UU 24 Tahun 2009 tentang Bendera, Bahasa, dan Lambang Negara, serta Lagu Kebangsaan


Dituturkan Dr Jan Hoesada, Pakar Bahasa

PROLOG

Prolog, Sejarah UU Bahasa NKRI sebagai berikut dituturkan Jan Hoesada sebagai salah satu pelaku sejarah. Setelah lulus sekolah dasar di Jember,Jawa Timur,  Jan Hoesada meminta kepada keluarga agar boleh bersekolah di Malang , karena di kota Malang Ayah memiliki sebuah rumah untuk para anak-cucu bersekolah. Kakak tertua mendukung gagasan itu dengan syarat Jan kecil harus pergi ke Malang sendirian dan mendaftarkan diri pada SMP di Malang juga sendirian. Jan naik bus antar kota sepanjang  180 Km menuju Malang dan mendaftarkan diri pada SMP Celaket 21 Malang. Penerima pendaftaran memberi syarat harus masuk asrama sekolah tersebut.  Sambil menunggu awal masa sekolah, setiap sore ia suka berjalan sendirian tanpa arah dan di ujung jalan  Kayutangan ia menemukan patung dada Chairil Anwar dan sanjak berjudul “Aku”. Keesokan harinya ia membawa kertas dan alat tulis  untuk mencatat puisi tersebut. Chairil Anwar memperkenalkan “ the magic power of word” dan memberi pencerahan bahasa.
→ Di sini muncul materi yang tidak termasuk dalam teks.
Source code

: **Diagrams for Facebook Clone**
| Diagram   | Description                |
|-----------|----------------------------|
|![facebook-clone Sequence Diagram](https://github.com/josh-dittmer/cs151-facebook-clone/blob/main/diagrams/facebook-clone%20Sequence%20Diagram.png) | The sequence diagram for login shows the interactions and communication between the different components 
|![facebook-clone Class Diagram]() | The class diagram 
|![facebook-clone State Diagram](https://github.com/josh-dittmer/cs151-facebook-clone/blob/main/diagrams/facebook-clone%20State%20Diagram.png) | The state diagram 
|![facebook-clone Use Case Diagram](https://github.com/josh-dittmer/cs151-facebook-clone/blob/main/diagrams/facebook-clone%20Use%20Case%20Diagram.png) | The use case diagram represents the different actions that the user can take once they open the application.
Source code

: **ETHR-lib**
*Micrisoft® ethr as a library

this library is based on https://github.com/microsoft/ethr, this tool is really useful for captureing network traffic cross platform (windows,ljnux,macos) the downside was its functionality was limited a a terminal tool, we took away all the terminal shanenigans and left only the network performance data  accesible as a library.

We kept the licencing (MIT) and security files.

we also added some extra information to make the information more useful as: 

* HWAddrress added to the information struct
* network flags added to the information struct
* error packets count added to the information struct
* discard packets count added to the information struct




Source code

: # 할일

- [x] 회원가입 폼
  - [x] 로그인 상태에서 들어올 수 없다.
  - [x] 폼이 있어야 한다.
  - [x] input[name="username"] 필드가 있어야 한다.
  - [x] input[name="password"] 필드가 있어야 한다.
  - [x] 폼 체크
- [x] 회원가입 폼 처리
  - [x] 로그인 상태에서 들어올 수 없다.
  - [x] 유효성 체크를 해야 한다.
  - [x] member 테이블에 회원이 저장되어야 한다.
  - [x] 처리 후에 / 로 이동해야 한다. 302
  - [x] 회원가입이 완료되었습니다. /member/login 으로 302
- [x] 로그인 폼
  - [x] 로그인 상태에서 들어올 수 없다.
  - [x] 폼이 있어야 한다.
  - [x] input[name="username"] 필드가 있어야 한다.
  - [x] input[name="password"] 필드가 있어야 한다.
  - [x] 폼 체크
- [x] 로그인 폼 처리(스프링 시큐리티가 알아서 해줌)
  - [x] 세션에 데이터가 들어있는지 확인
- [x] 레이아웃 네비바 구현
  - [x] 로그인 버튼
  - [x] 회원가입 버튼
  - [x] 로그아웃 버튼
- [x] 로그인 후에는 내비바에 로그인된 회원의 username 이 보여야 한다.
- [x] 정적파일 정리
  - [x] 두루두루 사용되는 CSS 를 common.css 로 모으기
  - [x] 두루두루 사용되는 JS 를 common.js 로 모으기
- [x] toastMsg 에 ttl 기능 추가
Puisi pertama yang dihafalnya adalah “Aku”, lalu ia menjadi kolektor berbagai buku puisi dan kliping sanjak sampai tahun 2000.

Pada SLTP berbagai tugas PR mengarang dalam pelajaran Bahasa Indonesia mendapat nilai terbaik . Pada suatu pelajaran pidato di SLTA, ia melakan pidato tanpa teks berjudul Wau Ulo , memukau kelas dan pada musim libur selanjunta menyebabkan sekitar 30 rang siswa SLTA dan SLTP ( adik teman sekelas) bersepeda sekitar 200 KM Malang – Desa Balung ( Jember )  untuk berkunjung ke pantai Eatu Ulo, Ambulu. Koleksi puisi terus dilakukan, lalu ditambah episode panjang pengumpulan novel-novel  sastra terpopuler Indonesia  pada waktu menjadi mahasiswa UGM Yogyakarta. Semasa kuliah di UGM, Jan rajin menyaksikan puetry reading berbagai penyair berkunjung ke kampus biru Bulak Sumur dan selalu menyaksikan pagelaran Bengkel Teater WS Rendra. Jan  sering mencoba mengarang puisi dan menuduh dirinya tidak murni dan telah terkontaminasi berat oleh Rendra, Sutardji Kalzoum Bachri dan beberapa penyair lain, karena itu tak pernah berani menerbitkan kumpulan puisi sendiri. Puisi adalah kulminasi kesadaran manusia akan segala sesuatu, dengan kepadatan ungkapan kata  yang bermusikalitas, murni, dan ringkas. Bila Jan mengajar S2,S3 atau Magister pada hari Sabtu di berbagai PT di Jakarta atau Medan, selingan kelas ( 5 menit saja) adalah membuka HP dan membaca puisi bersama, misalnya dengan instruksi google Sutardji, Puisi Batu, diawali contoh bagaimana melantunkan puisi lebih dahulu, atau lagu kebangsaan dan lagu perjuangan.

Di Jakarta, ia menjadi Redaksi majalah Ikatan Akuntan Indonesia, membantu EBAR Universitas Indonesia, membantu Pusat Bahasa dalam mengembangkan istilah manajemen, keuangan, perbankan, asuransi, perpajakan dan akuntansi sejak 1991 sampai tahun 2015.

Dan inilah drama bahasa itu.

Pada suatu hari, ia diundang untuk rapat persiapan pembuatan draft UU Bahasa di Pusat Bahasa Rawamangun bersama sekitar 30 tokoh bahasa seperti pejabat pemerintahan, Anton Muliono, Remmy Silado, beberapa Guru Besar Bahasa dan beberapa penyair lain. Untuk persiapan rapat, Jan membuat makalah sederhana, ternyata menjadi satu-satunya makalah yang dibagikan kepada hadirin rapat. Sebagai awal pemaparan, ia menyatakan bahwa Ibu Pertiwi dirundung duka, air matanya berlinang,  karena era reformasi dan otonomi ternyata menyebabkan beberapa daerah ingin menjadi negara merdeka dari NKRI. Program otonomi berisiko kebablasan, dan karena itulah Indonesia membutuhkan UU sebagai sarana pemersatu, di dalamnya termaktub UU Bahasa.